[WHAT IS EXPECTED]
Please copy out the entries below exactly, beginning with the line that contains "5.0 | 31.6 |" and ending with the line that contains "Capital markets results", and include nothing outside that span.

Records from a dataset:
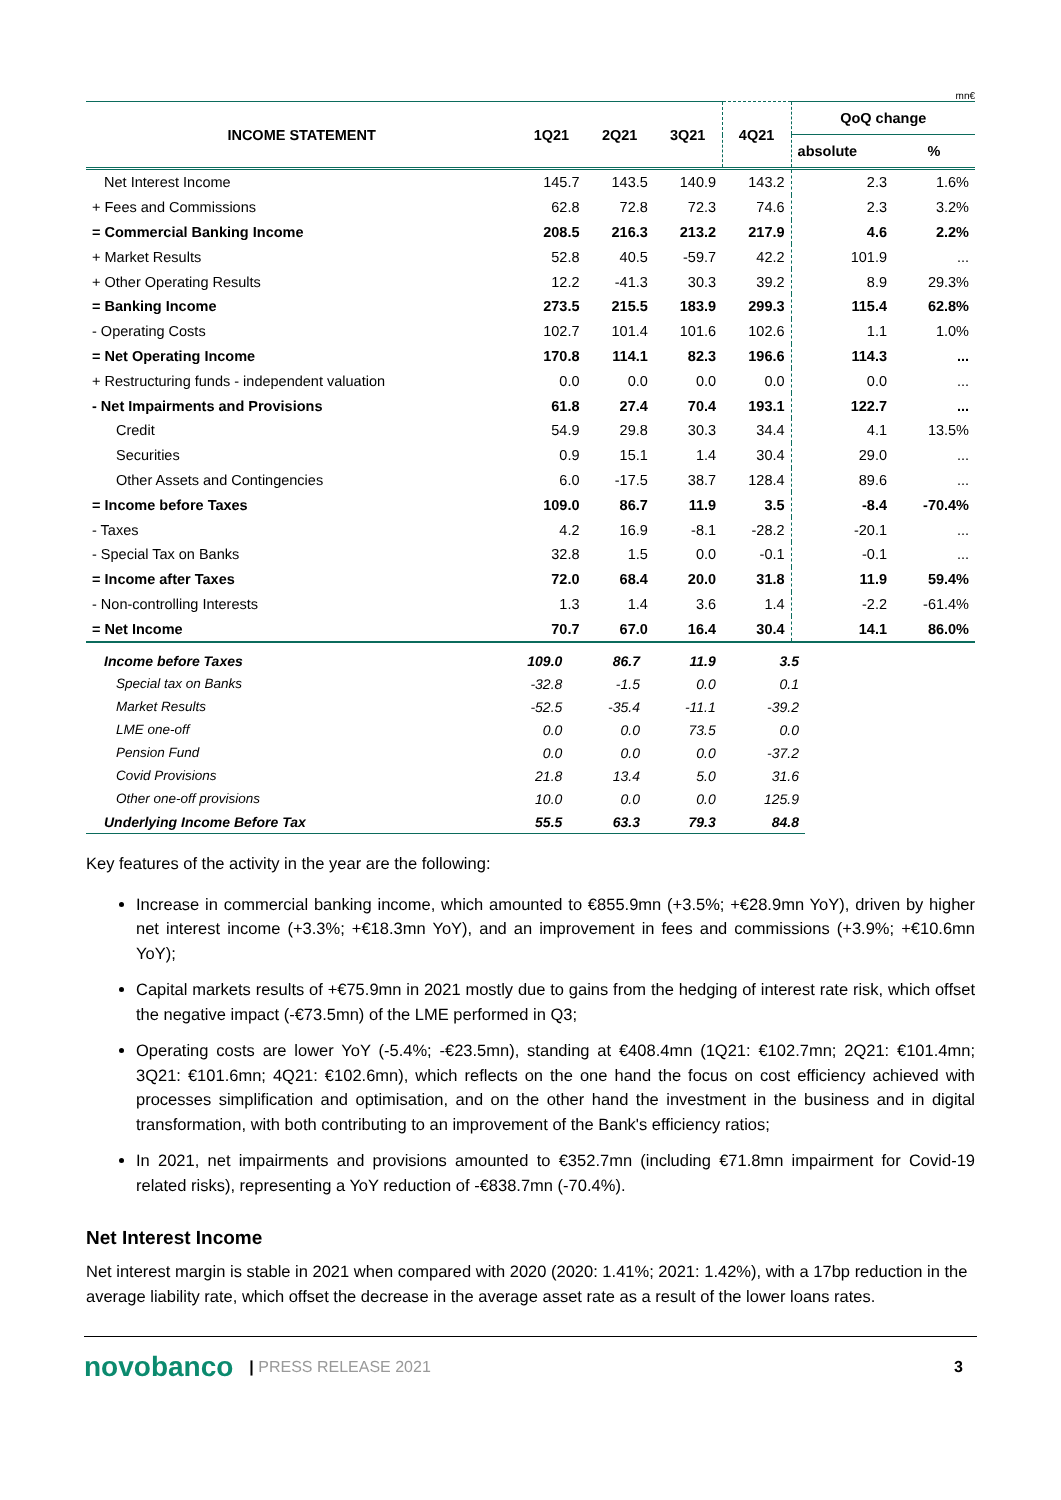mn€
| INCOME STATEMENT | 1Q21 | 2Q21 | 3Q21 | 4Q21 | QoQ change | |
| --- | --- | --- | --- | --- | --- | --- |
| | | | | | absolute | % |
| Net Interest Income | 145.7 | 143.5 | 140.9 | 143.2 | 2.3 | 1.6% |
| + Fees and Commissions | 62.8 | 72.8 | 72.3 | 74.6 | 2.3 | 3.2% |
| = Commercial Banking Income | 208.5 | 216.3 | 213.2 | 217.9 | 4.6 | 2.2% |
| + Market Results | 52.8 | 40.5 | -59.7 | 42.2 | 101.9 | ... |
| + Other Operating Results | 12.2 | -41.3 | 30.3 | 39.2 | 8.9 | 29.3% |
| = Banking Income | 273.5 | 215.5 | 183.9 | 299.3 | 115.4 | 62.8% |
| - Operating Costs | 102.7 | 101.4 | 101.6 | 102.6 | 1.1 | 1.0% |
| = Net Operating Income | 170.8 | 114.1 | 82.3 | 196.6 | 114.3 | ... |
| + Restructuring funds - independent valuation | 0.0 | 0.0 | 0.0 | 0.0 | 0.0 | ... |
| - Net Impairments and Provisions | 61.8 | 27.4 | 70.4 | 193.1 | 122.7 | ... |
| Credit | 54.9 | 29.8 | 30.3 | 34.4 | 4.1 | 13.5% |
| Securities | 0.9 | 15.1 | 1.4 | 30.4 | 29.0 | ... |
| Other Assets and Contingencies | 6.0 | -17.5 | 38.7 | 128.4 | 89.6 | ... |
| = Income before Taxes | 109.0 | 86.7 | 11.9 | 3.5 | -8.4 | -70.4% |
| - Taxes | 4.2 | 16.9 | -8.1 | -28.2 | -20.1 | ... |
| - Special Tax on Banks | 32.8 | 1.5 | 0.0 | -0.1 | -0.1 | ... |
| = Income after Taxes | 72.0 | 68.4 | 20.0 | 31.8 | 11.9 | 59.4% |
| - Non-controlling Interests | 1.3 | 1.4 | 3.6 | 1.4 | -2.2 | -61.4% |
| = Net Income | 70.7 | 67.0 | 16.4 | 30.4 | 14.1 | 86.0% |
| Income before Taxes | 109.0 | 86.7 | 11.9 | 3.5 |
| Special tax on Banks | -32.8 | -1.5 | 0.0 | 0.1 |
| Market Results | -52.5 | -35.4 | -11.1 | -39.2 |
| LME one-off | 0.0 | 0.0 | 73.5 | 0.0 |
| Pension Fund | 0.0 | 0.0 | 0.0 | -37.2 |
| Covid Provisions | 21.8 | 13.4 | 5.0 | 31.6 |
| Other one-off provisions | 10.0 | 0.0 | 0.0 | 125.9 |
| Underlying Income Before Tax | 55.5 | 63.3 | 79.3 | 84.8 |
Key features of the activity in the year are the following:
Increase in commercial banking income, which amounted to €855.9mn (+3.5%; +€28.9mn YoY), driven by higher net interest income (+3.3%; +€18.3mn YoY), and an improvement in fees and commissions (+3.9%; +€10.6mn YoY);
Capital markets results of +€75.9mn in 2021 mostly due to gains from the hedging of interest rate risk, which offset the negative impact (-€73.5mn) of the LME performed in Q3;
Operating costs are lower YoY (-5.4%; -€23.5mn), standing at €408.4mn (1Q21: €102.7mn; 2Q21: €101.4mn; 3Q21: €101.6mn; 4Q21: €102.6mn), which reflects on the one hand the focus on cost efficiency achieved with processes simplification and optimisation, and on the other hand the investment in the business and in digital transformation, with both contributing to an improvement of the Bank's efficiency ratios;
In 2021, net impairments and provisions amounted to €352.7mn (including €71.8mn impairment for Covid-19 related risks), representing a YoY reduction of -€838.7mn (-70.4%).
Net Interest Income
Net interest margin is stable in 2021 when compared with 2020 (2020: 1.41%; 2021: 1.42%), with a 17bp reduction in the average liability rate, which offset the decrease in the average asset rate as a result of the lower loans rates.
novobanco | PRESS RELEASE 2021 3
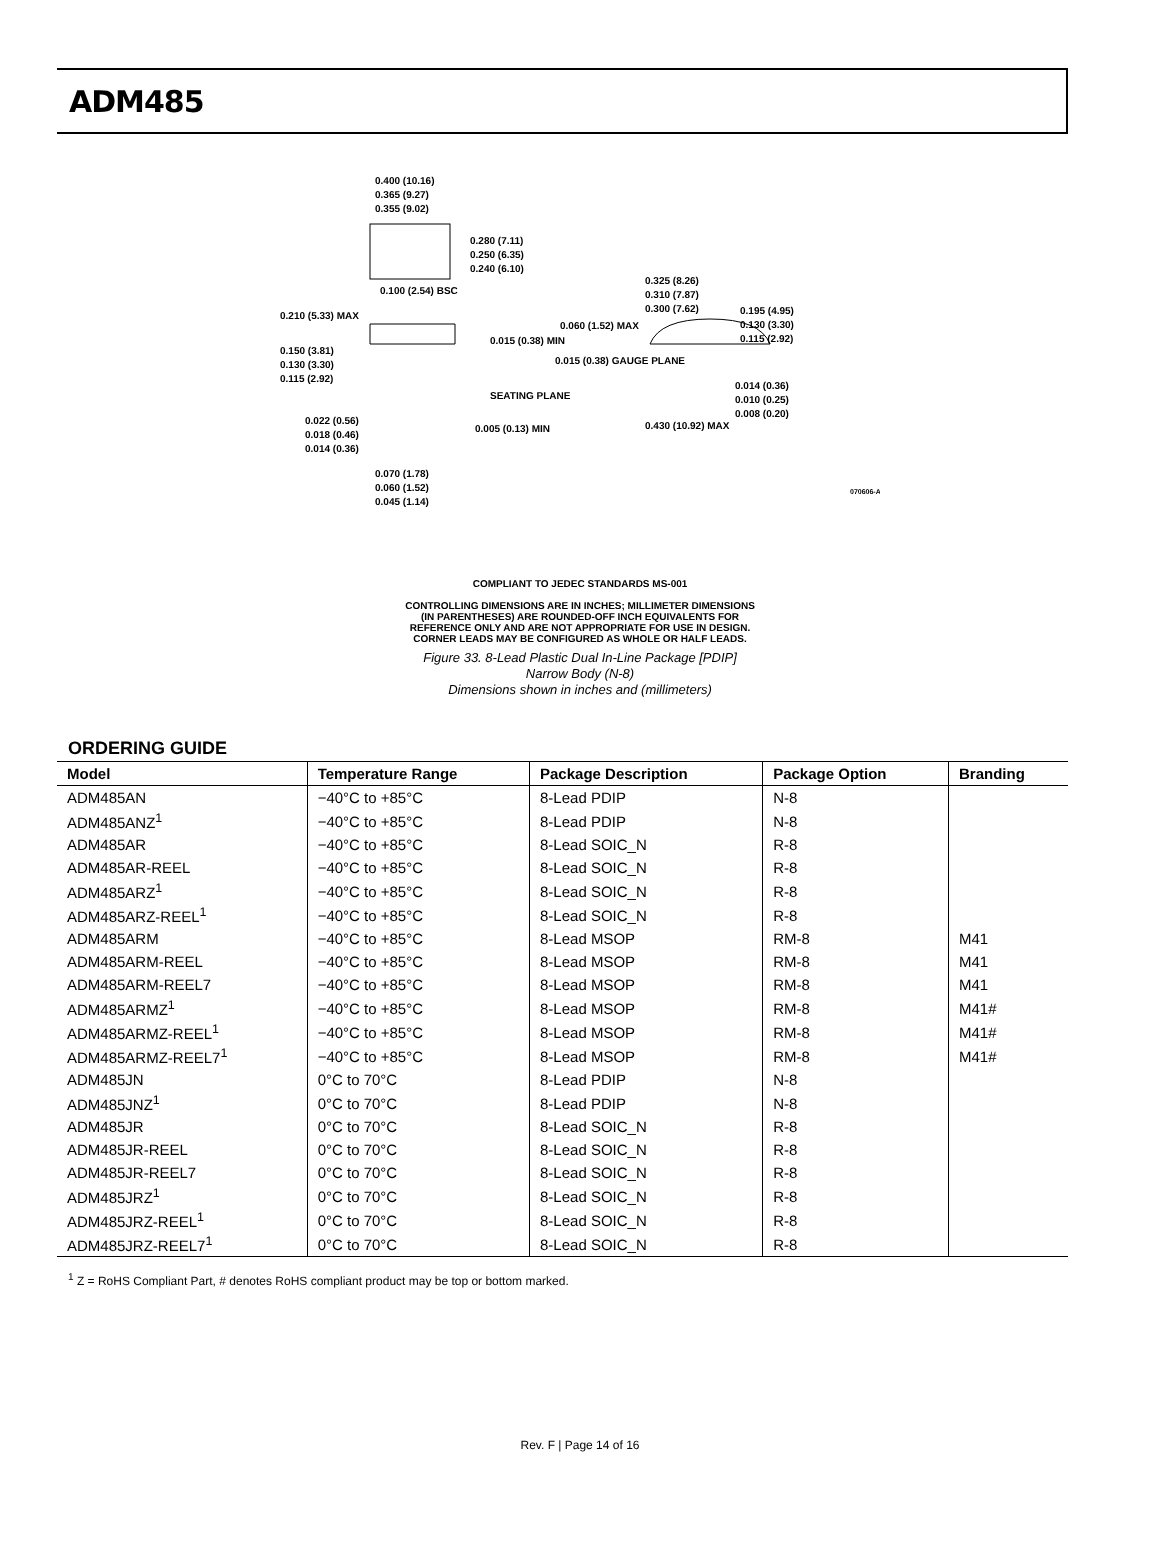ADM485
0.400 (10.16)
0.365 (9.27)
0.355 (9.02)
0.280 (7.11)
0.250 (6.35)
0.240 (6.10)
0.100 (2.54) BSC
0.325 (8.26)
0.310 (7.87)
0.300 (7.62)
0.210 (5.33) MAX
0.150 (3.81)
0.130 (3.30)
0.115 (2.92)
0.015 (0.38) MIN
SEATING PLANE
0.022 (0.56)
0.018 (0.46)
0.014 (0.36)
0.005 (0.13) MIN
0.070 (1.78)
0.060 (1.52)
0.045 (1.14)
0.060 (1.52) MAX
0.015 (0.38) GAUGE PLANE
0.195 (4.95)
0.130 (3.30)
0.115 (2.92)
0.014 (0.36)
0.010 (0.25)
0.008 (0.20)
0.430 (10.92) MAX
070606-A
COMPLIANT TO JEDEC STANDARDS MS-001
CONTROLLING DIMENSIONS ARE IN INCHES; MILLIMETER DIMENSIONS
(IN PARENTHESES) ARE ROUNDED-OFF INCH EQUIVALENTS FOR
REFERENCE ONLY AND ARE NOT APPROPRIATE FOR USE IN DESIGN.
CORNER LEADS MAY BE CONFIGURED AS WHOLE OR HALF LEADS.
Figure 33. 8-Lead Plastic Dual In-Line Package [PDIP]
Narrow Body (N-8)
Dimensions shown in inches and (millimeters)
ORDERING GUIDE
| Model | Temperature Range | Package Description | Package Option | Branding |
| --- | --- | --- | --- | --- |
| ADM485AN | −40°C to +85°C | 8-Lead PDIP | N-8 | |
| ADM485ANZ<sup>1</sup> | −40°C to +85°C | 8-Lead PDIP | N-8 | |
| ADM485AR | −40°C to +85°C | 8-Lead SOIC_N | R-8 | |
| ADM485AR-REEL | −40°C to +85°C | 8-Lead SOIC_N | R-8 | |
| ADM485ARZ<sup>1</sup> | −40°C to +85°C | 8-Lead SOIC_N | R-8 | |
| ADM485ARZ-REEL<sup>1</sup> | −40°C to +85°C | 8-Lead SOIC_N | R-8 | |
| ADM485ARM | −40°C to +85°C | 8-Lead MSOP | RM-8 | M41 |
| ADM485ARM-REEL | −40°C to +85°C | 8-Lead MSOP | RM-8 | M41 |
| ADM485ARM-REEL7 | −40°C to +85°C | 8-Lead MSOP | RM-8 | M41 |
| ADM485ARMZ<sup>1</sup> | −40°C to +85°C | 8-Lead MSOP | RM-8 | M41# |
| ADM485ARMZ-REEL<sup>1</sup> | −40°C to +85°C | 8-Lead MSOP | RM-8 | M41# |
| ADM485ARMZ-REEL7<sup>1</sup> | −40°C to +85°C | 8-Lead MSOP | RM-8 | M41# |
| ADM485JN | 0°C to 70°C | 8-Lead PDIP | N-8 | |
| ADM485JNZ<sup>1</sup> | 0°C to 70°C | 8-Lead PDIP | N-8 | |
| ADM485JR | 0°C to 70°C | 8-Lead SOIC_N | R-8 | |
| ADM485JR-REEL | 0°C to 70°C | 8-Lead SOIC_N | R-8 | |
| ADM485JR-REEL7 | 0°C to 70°C | 8-Lead SOIC_N | R-8 | |
| ADM485JRZ<sup>1</sup> | 0°C to 70°C | 8-Lead SOIC_N | R-8 | |
| ADM485JRZ-REEL<sup>1</sup> | 0°C to 70°C | 8-Lead SOIC_N | R-8 | |
| ADM485JRZ-REEL7<sup>1</sup> | 0°C to 70°C | 8-Lead SOIC_N | R-8 | |
<sup>1</sup> Z = RoHS Compliant Part, # denotes RoHS compliant product may be top or bottom marked.
Rev. F | Page 14 of 16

[ANSWER FOR THE TASK]
| Covid Provisions | 21.8 | 13.4 | 5.0 | 31.6 |
| Other one-off provisions | 10.0 | 0.0 | 0.0 | 125.9 |
| Underlying Income Before Tax | 55.5 | 63.3 | 79.3 | 84.8 |
Key features of the activity in the year are the following:
Increase in commercial banking income, which amounted to €855.9mn (+3.5%; +€28.9mn YoY), driven by higher net interest income (+3.3%; +€18.3mn YoY), and an improvement in fees and commissions (+3.9%; +€10.6mn YoY);
Capital markets results of +€75.9mn in 2021 mostly due to gains from the hedging of interest rate risk, which offset the negative impact (-€73.5mn) of the LME performed in Q3;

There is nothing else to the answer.